WORK ITEM: What is needed here is an exact copy of every entry.

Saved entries
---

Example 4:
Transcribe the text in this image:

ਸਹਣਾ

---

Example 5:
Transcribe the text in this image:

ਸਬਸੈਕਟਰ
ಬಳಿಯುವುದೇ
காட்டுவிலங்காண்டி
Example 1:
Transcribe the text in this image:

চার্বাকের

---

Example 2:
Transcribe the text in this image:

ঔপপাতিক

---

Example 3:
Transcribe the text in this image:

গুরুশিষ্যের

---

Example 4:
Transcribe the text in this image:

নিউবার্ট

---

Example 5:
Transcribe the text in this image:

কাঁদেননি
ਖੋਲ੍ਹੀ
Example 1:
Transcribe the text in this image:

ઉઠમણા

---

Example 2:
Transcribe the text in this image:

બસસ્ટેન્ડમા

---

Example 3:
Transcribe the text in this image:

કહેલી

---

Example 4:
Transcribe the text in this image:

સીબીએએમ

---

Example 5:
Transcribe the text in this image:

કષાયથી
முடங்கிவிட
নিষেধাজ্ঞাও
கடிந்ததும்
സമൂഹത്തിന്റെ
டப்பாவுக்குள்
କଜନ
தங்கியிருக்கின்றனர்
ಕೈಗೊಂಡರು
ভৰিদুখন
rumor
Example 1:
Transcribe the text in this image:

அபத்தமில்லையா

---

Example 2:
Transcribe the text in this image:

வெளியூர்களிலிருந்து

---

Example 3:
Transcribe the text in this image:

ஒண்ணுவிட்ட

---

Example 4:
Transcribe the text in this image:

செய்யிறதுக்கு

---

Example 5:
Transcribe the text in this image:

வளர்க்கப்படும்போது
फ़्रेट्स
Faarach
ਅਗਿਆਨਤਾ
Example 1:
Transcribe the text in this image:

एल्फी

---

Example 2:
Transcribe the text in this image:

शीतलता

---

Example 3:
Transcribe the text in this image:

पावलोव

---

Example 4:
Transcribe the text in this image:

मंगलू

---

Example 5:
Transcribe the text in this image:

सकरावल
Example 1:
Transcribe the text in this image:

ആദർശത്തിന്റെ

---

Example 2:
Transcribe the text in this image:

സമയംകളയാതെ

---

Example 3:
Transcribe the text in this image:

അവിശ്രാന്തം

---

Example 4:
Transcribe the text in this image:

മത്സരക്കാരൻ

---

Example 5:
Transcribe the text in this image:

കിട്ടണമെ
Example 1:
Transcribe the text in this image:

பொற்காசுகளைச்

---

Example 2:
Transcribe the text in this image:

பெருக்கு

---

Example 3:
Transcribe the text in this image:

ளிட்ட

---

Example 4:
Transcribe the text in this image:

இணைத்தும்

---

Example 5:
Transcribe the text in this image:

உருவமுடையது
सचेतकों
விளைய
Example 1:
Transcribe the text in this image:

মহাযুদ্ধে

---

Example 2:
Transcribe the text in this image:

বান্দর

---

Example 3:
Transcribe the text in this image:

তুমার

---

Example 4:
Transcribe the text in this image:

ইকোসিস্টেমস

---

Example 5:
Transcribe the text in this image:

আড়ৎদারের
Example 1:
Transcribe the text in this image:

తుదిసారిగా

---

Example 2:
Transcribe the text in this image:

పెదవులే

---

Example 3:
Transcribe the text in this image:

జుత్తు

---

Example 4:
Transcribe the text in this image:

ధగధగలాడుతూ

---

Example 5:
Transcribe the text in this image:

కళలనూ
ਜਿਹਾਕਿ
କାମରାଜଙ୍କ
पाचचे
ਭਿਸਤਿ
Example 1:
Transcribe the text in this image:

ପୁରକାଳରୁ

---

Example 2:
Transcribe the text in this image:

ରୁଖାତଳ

SOLUTION FOR THIS EXERCISE:
---

Example 4:
Transcribe the text in this image:

ਸਹਣਾ

---

Example 5:
Transcribe the text in this image:

ਸਬਸੈਕਟਰ
ಬಳಿಯುವುದೇ
காட்டுவிலங்காண்டி
Example 1:
Transcribe the text in this image:

চার্বাকের

---

Example 2:
Transcribe the text in this image:

ঔপপাতিক

---

Example 3:
Transcribe the text in this image:

গুরুশিষ্যের

---

Example 4:
Transcribe the text in this image:

নিউবার্ট

---

Example 5:
Transcribe the text in this image:

কাঁদেননি
ਖੋਲ੍ਹੀ
Example 1:
Transcribe the text in this image:

ઉઠમણા

---

Example 2:
Transcribe the text in this image:

બસસ્ટેન્ડમા

---

Example 3:
Transcribe the text in this image:

કહેલી

---

Example 4:
Transcribe the text in this image:

સીબીએએમ

---

Example 5:
Transcribe the text in this image:

કષાયથી
முடங்கிவிட
নিষেধাজ্ঞাও
கடிந்ததும்
സമൂഹത്തിന്റെ
டப்பாவுக்குள்
କଜନ
தங்கியிருக்கின்றனர்
ಕೈಗೊಂಡರು
ভৰিদুখন
rumor
Example 1:
Transcribe the text in this image:

அபத்தமில்லையா

---

Example 2:
Transcribe the text in this image:

வெளியூர்களிலிருந்து

---

Example 3:
Transcribe the text in this image:

ஒண்ணுவிட்ட

---

Example 4:
Transcribe the text in this image:

செய்யிறதுக்கு

---

Example 5:
Transcribe the text in this image:

வளர்க்கப்படும்போது
फ़्रेट्स
Faarach
ਅਗਿਆਨਤਾ
Example 1:
Transcribe the text in this image:

एल्फी

---

Example 2:
Transcribe the text in this image:

शीतलता

---

Example 3:
Transcribe the text in this image:

पावलोव

---

Example 4:
Transcribe the text in this image:

मंगलू

---

Example 5:
Transcribe the text in this image:

सकरावल
Example 1:
Transcribe the text in this image:

ആദർശത്തിന്റെ

---

Example 2:
Transcribe the text in this image:

സമയംകളയാതെ

---

Example 3:
Transcribe the text in this image:

അവിശ്രാന്തം

---

Example 4:
Transcribe the text in this image:

മത്സരക്കാരൻ

---

Example 5:
Transcribe the text in this image:

കിട്ടണമെ
Example 1:
Transcribe the text in this image:

பொற்காசுகளைச்

---

Example 2:
Transcribe the text in this image:

பெருக்கு

---

Example 3:
Transcribe the text in this image:

ளிட்ட

---

Example 4:
Transcribe the text in this image:

இணைத்தும்

---

Example 5:
Transcribe the text in this image:

உருவமுடையது
सचेतकों
விளைய
Example 1:
Transcribe the text in this image:

মহাযুদ্ধে

---

Example 2:
Transcribe the text in this image:

বান্দর

---

Example 3:
Transcribe the text in this image:

তুমার

---

Example 4:
Transcribe the text in this image:

ইকোসিস্টেমস

---

Example 5:
Transcribe the text in this image:

আড়ৎদারের
Example 1:
Transcribe the text in this image:

తుదిసారిగా

---

Example 2:
Transcribe the text in this image:

పెదవులే

---

Example 3:
Transcribe the text in this image:

జుత్తు

---

Example 4:
Transcribe the text in this image:

ధగధగలాడుతూ

---

Example 5:
Transcribe the text in this image:

కళలనూ
ਜਿਹਾਕਿ
କାମରାଜଙ୍କ
पाचचे
ਭਿਸਤਿ
Example 1:
Transcribe the text in this image:

ପୁରକାଳରୁ

---

Example 2:
Transcribe the text in this image:

ରୁଖାତଳ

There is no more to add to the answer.